-------- SELECTED EXCERPT --------

Thanks in advance! I'm new to the forum and will be upgrading to a paid subscription soon, until then check out some of my stuff here.

http://www.daggerscove.com/#!knives/cccy
 
I assume you are talking about a yabagiba. If you are going to make a traditional style one with a chisel grind on one side and a hollow grind on the other (urasaki), 1/8" or more is typical. If you are going to do a double host grind version (basically a sujihiki with a yabagiba profile), go with the 3/32" or thinner.

Chris
 
If its carbon steel, after the quench past the perlite nose and while is still hot, put the blade between flat plates and a weight on top, this helps a lot to avoid warping. If its stainless its even easier because you go straight from the oven to the plates.


Pablo
 
I assume you are talking about a yabagiba. If you are going to make a traditional style one with a chisel grind on one side and a hollow grind on the other (urasaki), 1/8" or more is typical. If you are going to do a double host grind version (basically a sujihiki with a yabagiba profile), go with the 3/32" or thinner.

-------- MATERIAL SHOWN --------

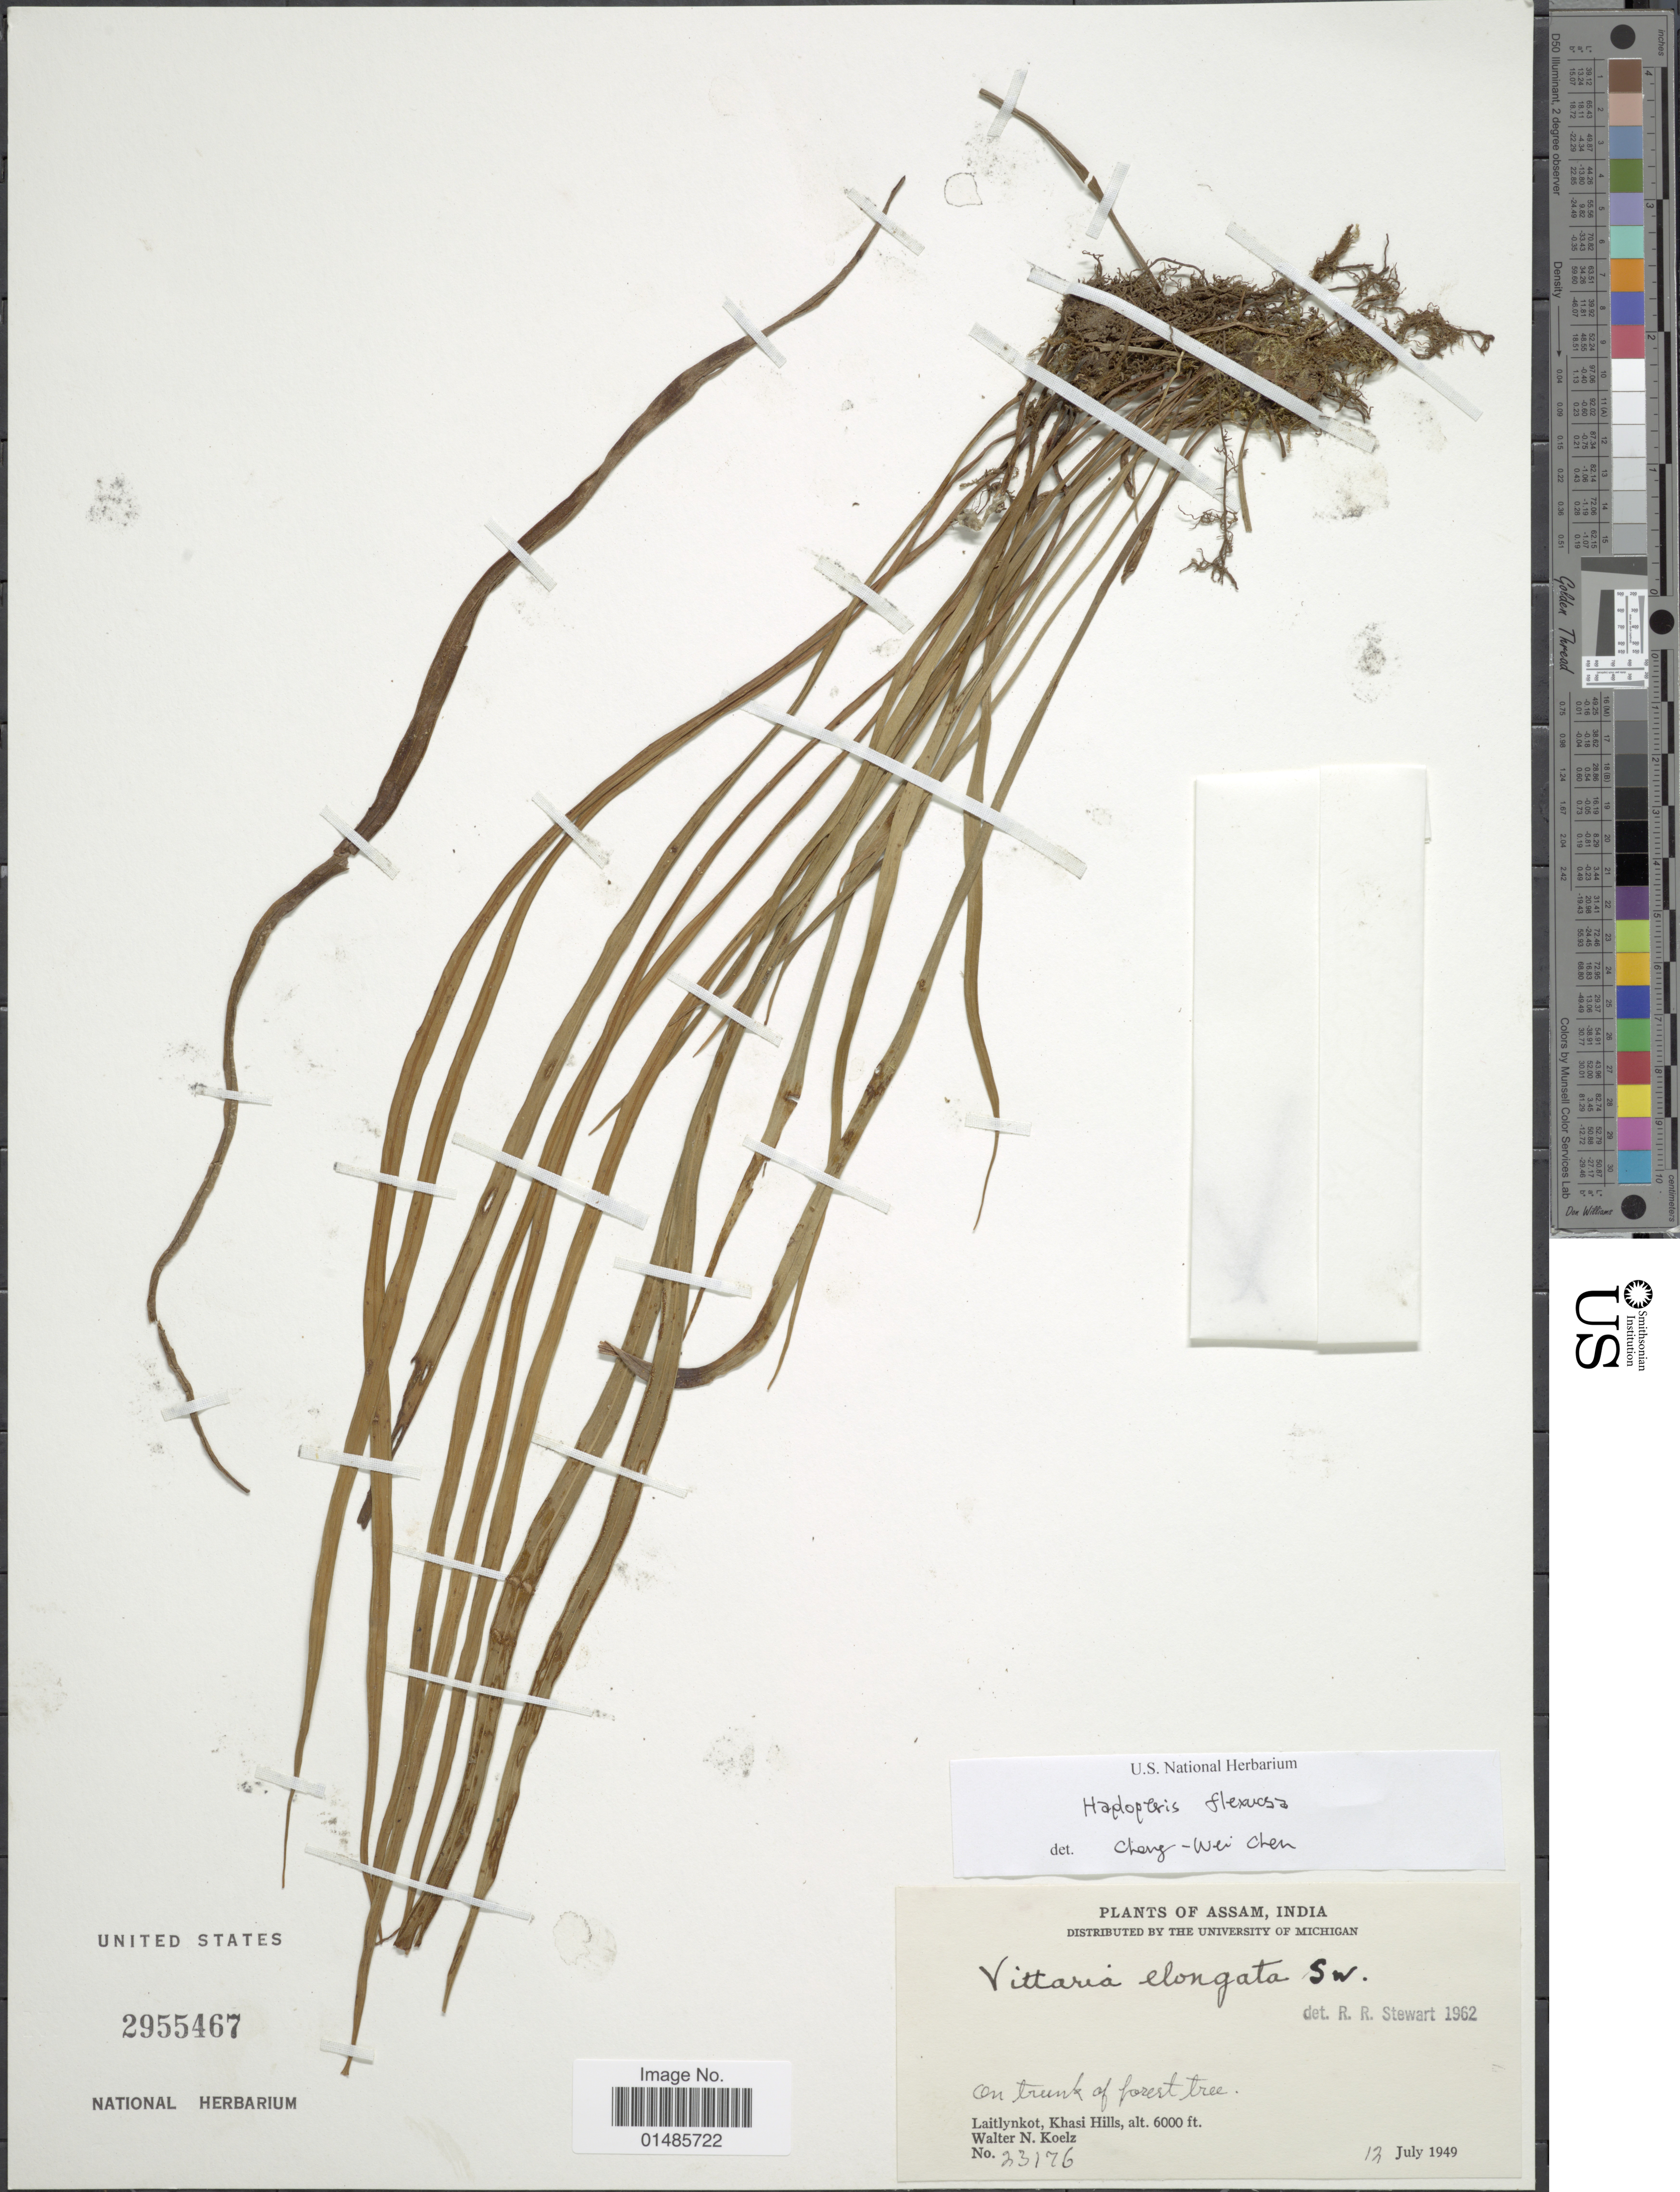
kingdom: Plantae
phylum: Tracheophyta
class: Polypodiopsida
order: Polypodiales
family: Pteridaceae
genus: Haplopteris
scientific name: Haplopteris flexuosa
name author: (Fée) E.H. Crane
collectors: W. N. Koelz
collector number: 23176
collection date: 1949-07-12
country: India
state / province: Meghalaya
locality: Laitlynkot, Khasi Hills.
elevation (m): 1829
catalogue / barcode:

--------

#### [EXERCISE SET]
A. Using the knife-making forum thread, state whether each statement agrees with it: (i) a traditional yabagiba with a chisel grind on one side and a hollow grind on the other is typically 1/8" or thicker; (ii) a stainless blade is quenched past the perlite nose before it goes between the plates; (iii) clamping the hot blade between flat plates under a weight helps prevent warping. Answer yes or no for each and quote the words of the thread that decide it.
B. Continue the knife-making forum thread with a reply that follows its last post.

#### [RESPONSES TO THE EXERCISE]
A.
(i) Yes: "1/8" or more is typical."
(ii) No: "If its stainless its even easier because you go straight from the oven to the plates."
(iii) Yes: "put the blade between flat plates and a weight on top, this helps a lot to avoid warping."

B.
Chris

yes it's the yabagiba style. i did more research ad went with 3/32 for it. i've been looking and there are a few schools on the subject. the double edge(host?) grind, and one honed side only with a asymmetrical hone. i'm going with the latter. i did a practice run on some 1/8" and it seemed a bit thick but still looks the part but it's for a client so i'll keep that one and do one on 3/32 for him
 
If its carbon steel, after the quench past the perlite nose and while is still hot, put the blade between flat plates and a weight on top, this helps a lot to avoid warping. If its stainless its even easier because you go straight from the oven to the plates.


Pablo

thanks, good advice! in the past when it's happened on other kitchen knives and thin blades i just hammer it back as good as i can but it never goes 100% flat and i'm not a skilled blacksmith so there's hammer marks.
so that's immediatlety after it's out of the quench right to plates?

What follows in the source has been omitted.